US trends to drive Middle Eastern markets in 2014

06 January 2014

Fed’s reduction of monetary stimulus and US fiscal trends will continue to impact debt issuance

The US’ monetary policy and fiscal health will continue to drive Middle East debt markets in the coming year, according to analysts.

The US’ Federal Reserve’s slowing of its bond purchasing-programme, also known as ‘tapering’, is expected to go on forming a major impact on GCC fixed income issuance.

“Middle East credit markets have remained strong in 2013 thanks to positive local news flow, such as Expo 2020 being awarded to the UAE, and slower than anticipated primary market issuance. In 2014, market direction will be primarily driven by moves in US benchmark rates,” said a report by Abu Dhabi Investment Company (Invest AD).
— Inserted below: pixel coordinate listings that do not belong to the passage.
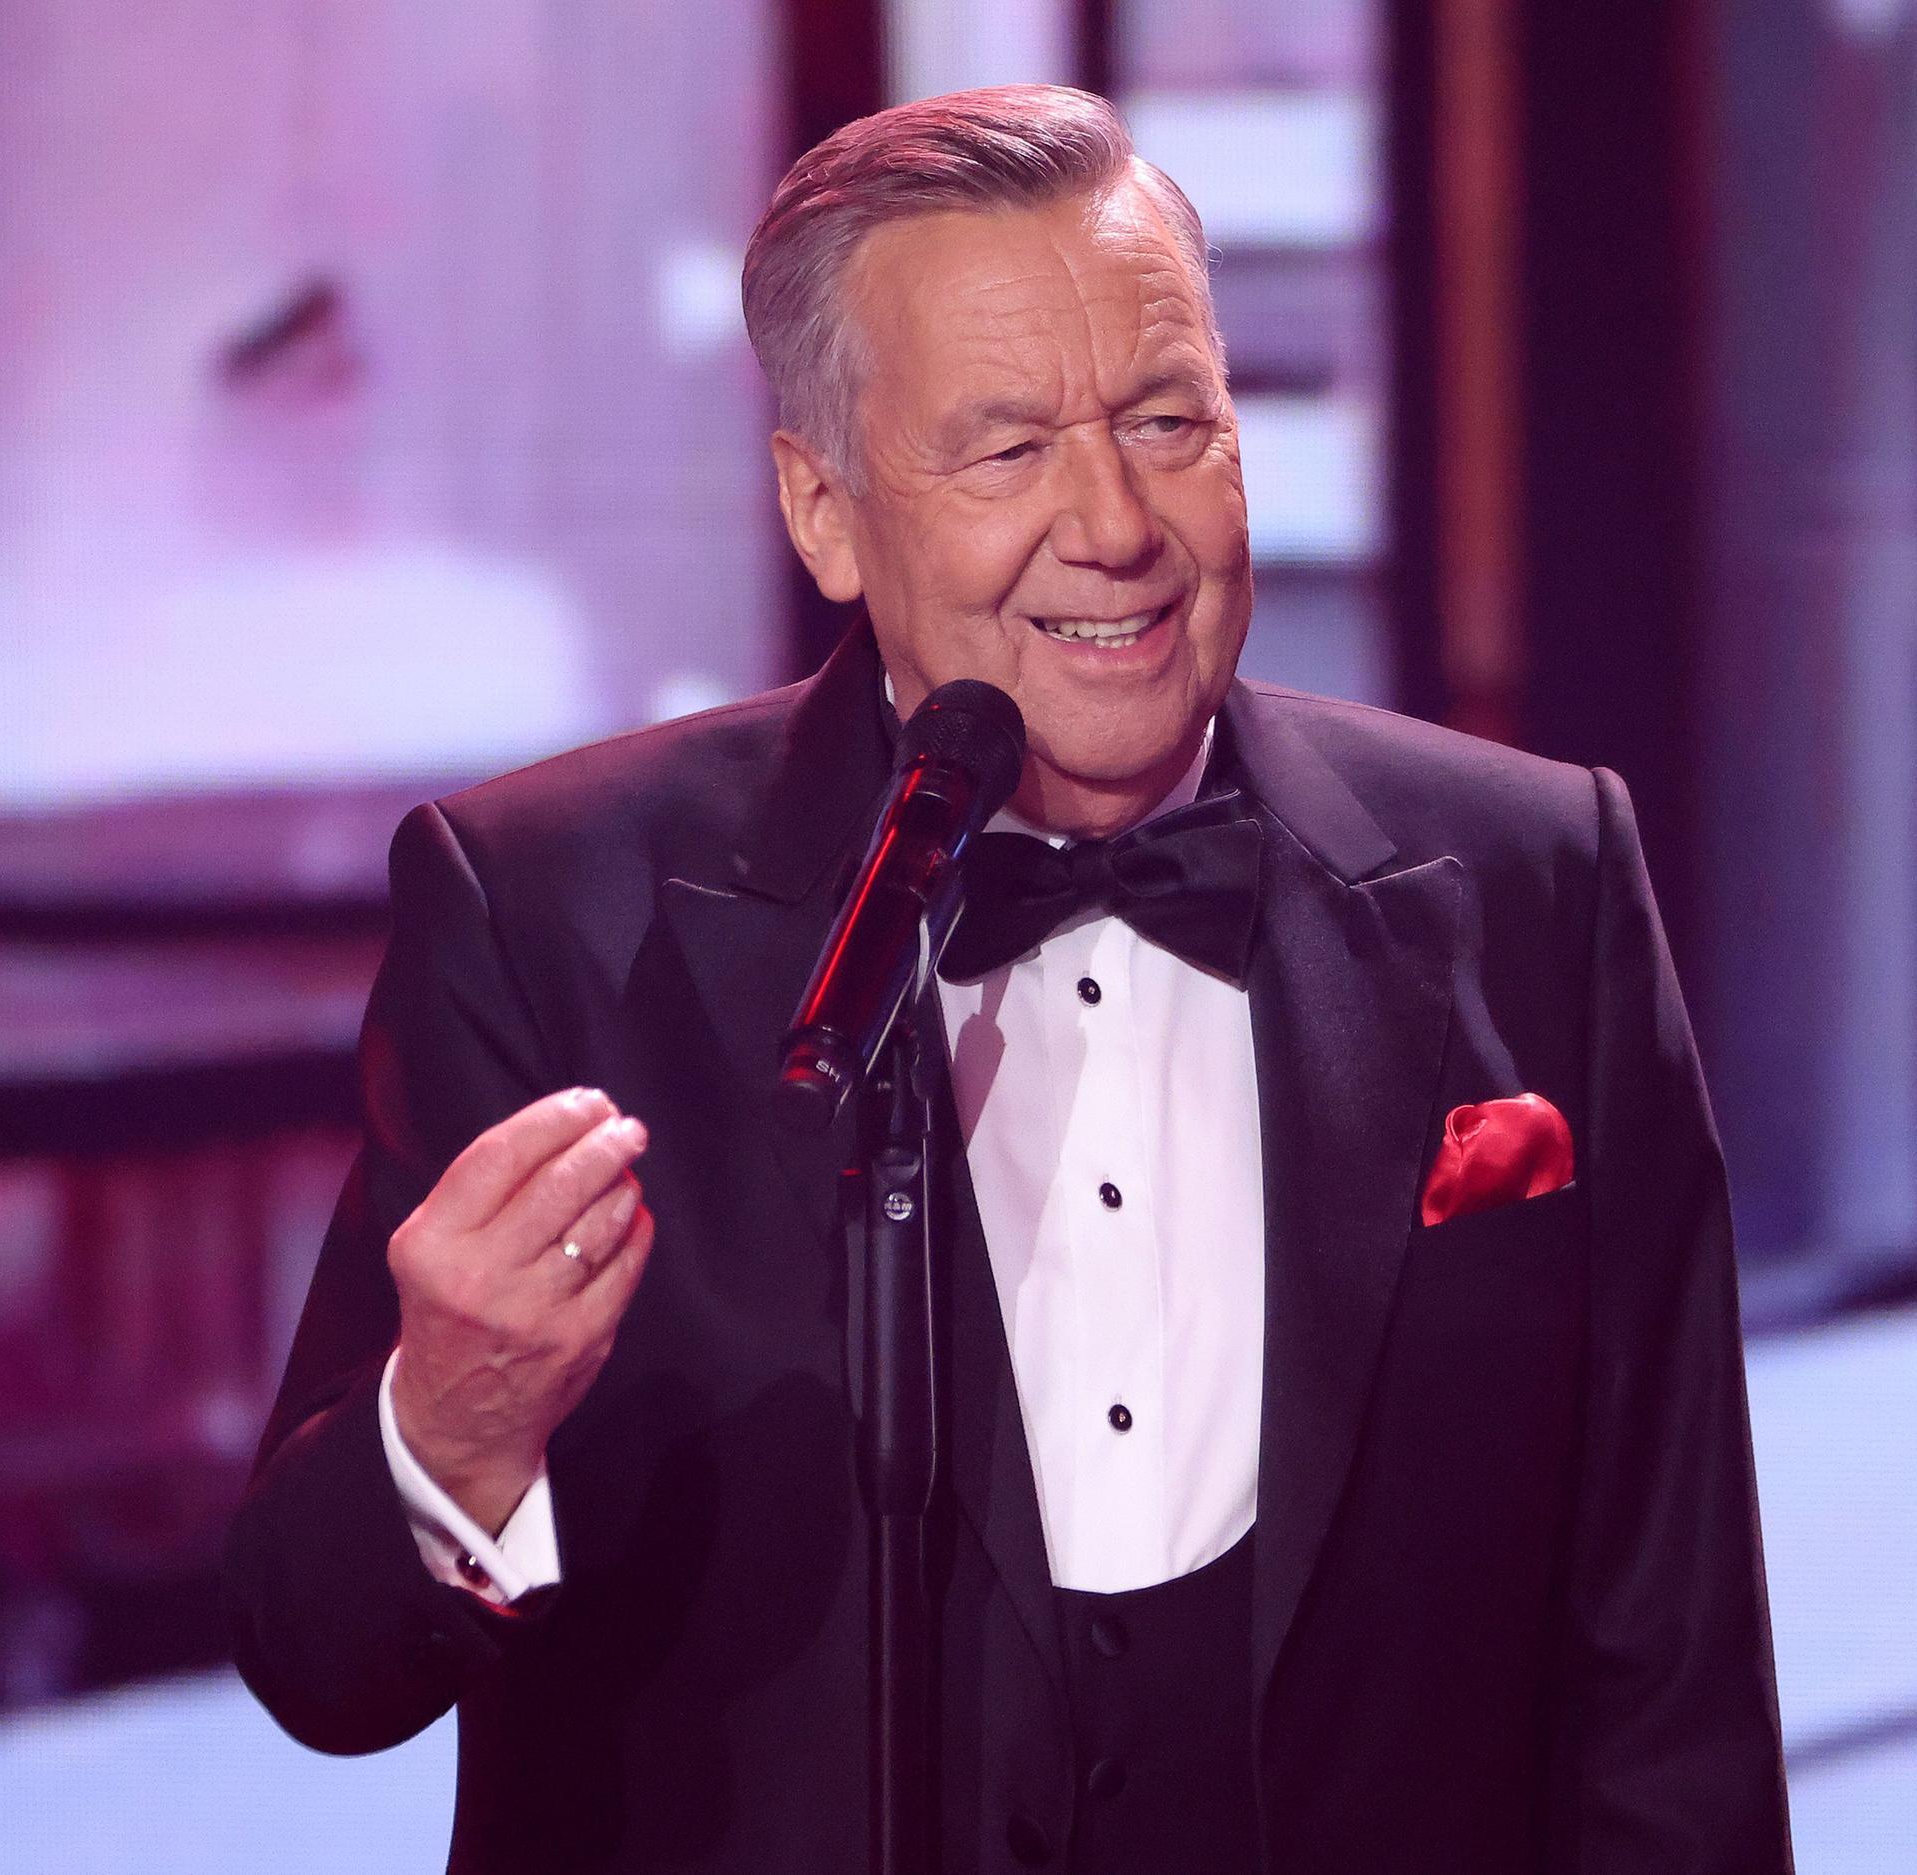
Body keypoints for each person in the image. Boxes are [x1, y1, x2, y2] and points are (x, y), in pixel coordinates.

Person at [228, 84, 1789, 1873]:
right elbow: (318, 1663)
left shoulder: (1537, 876)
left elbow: (1671, 1686)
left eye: (1168, 420)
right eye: (1007, 451)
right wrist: (451, 1429)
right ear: (823, 511)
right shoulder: (547, 915)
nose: (1114, 524)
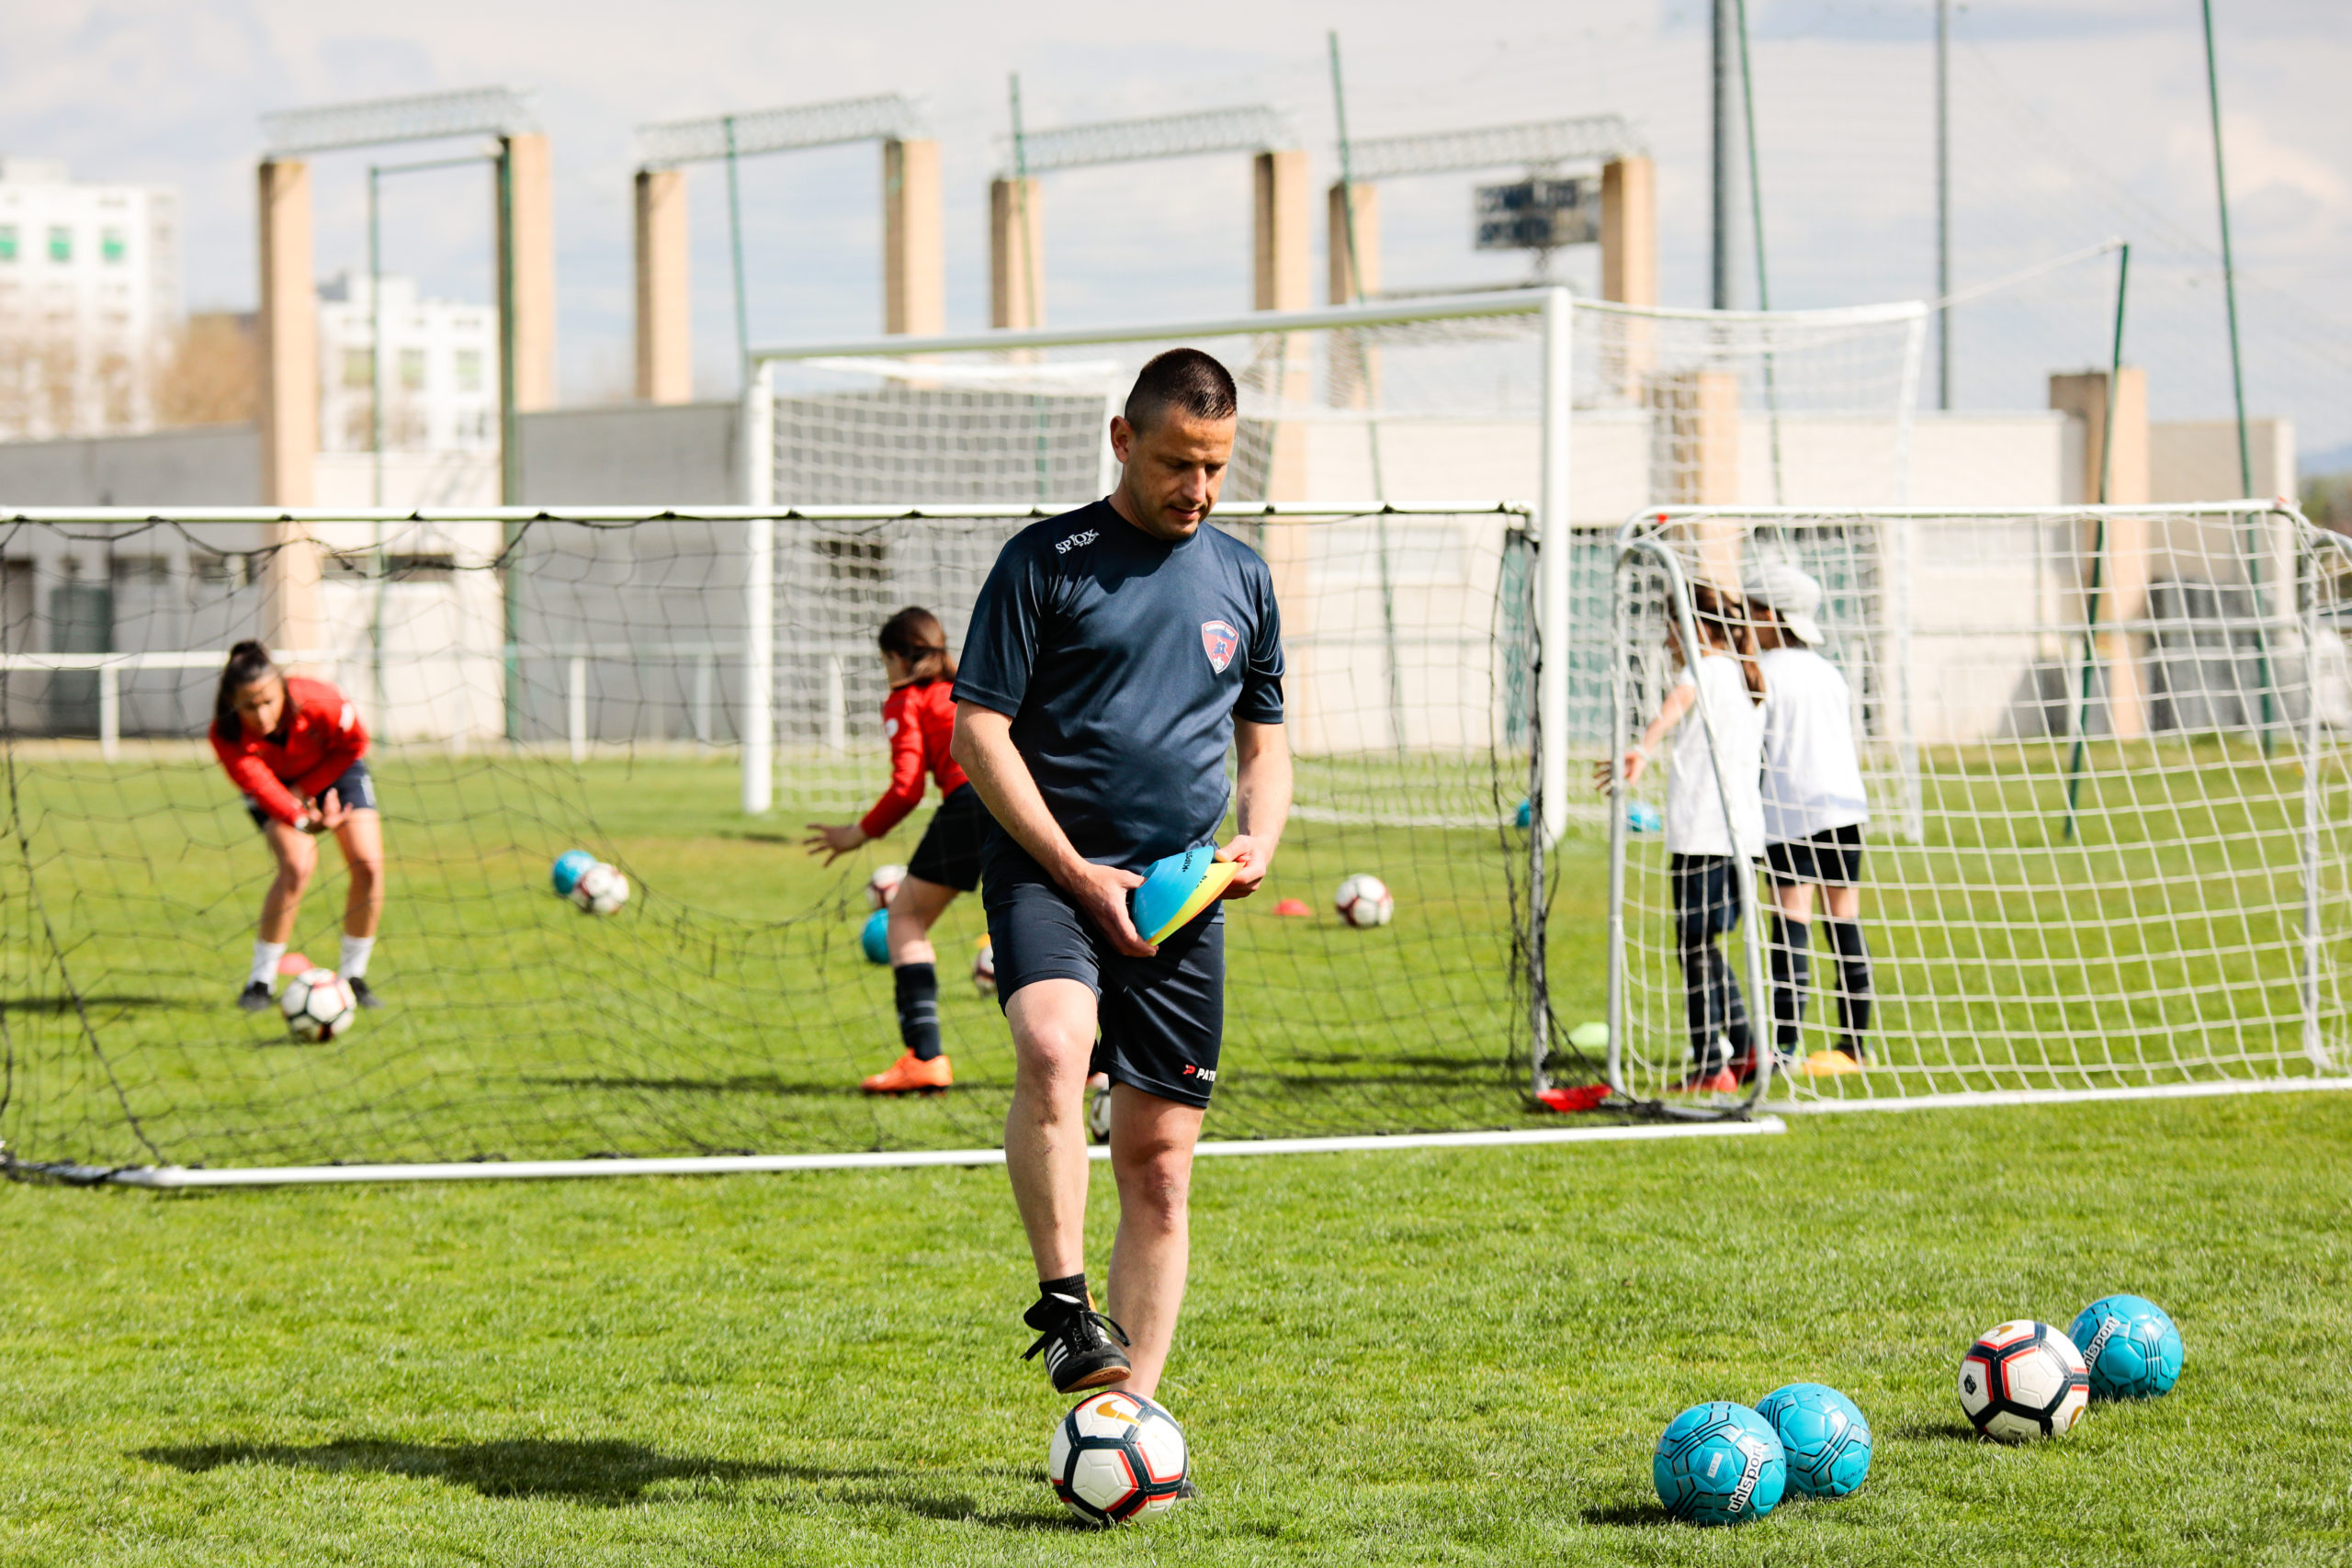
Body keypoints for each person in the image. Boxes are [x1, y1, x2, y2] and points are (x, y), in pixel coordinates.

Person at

“After years of overestimating growth in the United States, the Fed and market participants continue to be hopeful that 2014 will usher in the next phase for the economy.”

The Fed announced in December that it would reduce its monetary stimulus by $10bn a month, though the pace of further tapering will be based on the US’ economic growth. Once that becomes clearer, that will determine how markets respond over the course of 2014.

Major shocks as seen in May 2013 – when the Fed’s first announcement of its tapering intentions led to regional bond issuance drying up for several months – are unlikely to repeat themselves in the coming year, however, as investors have already started factoring in less governmental monetary stimulus.

“Talks about tapering took investors by surprise in 2013, but currently the tapering effect is priced in. As such, we do not think that tapering will cause a disruption in primary issuance volumes,” says Eirini Tsekeridou, fixed income research analyst at Bank Julius Baer.

Tapering is also expected to impact regional stock markets as a stronger US economy could mean global investors decide to allocate more funds to developed rather than frontier and emerging markets. On the other hand, a strengthening dollar could lead to larger interest from investors in the Mena’s dollar-linked economies. With the majority of regional trading dominated by local retail investors, that is likely to have a greater effect on further potential inflows rather than lead to massive outflows.

For the moment growth in the GCC economy is likely to be the main driver behind stock market trends.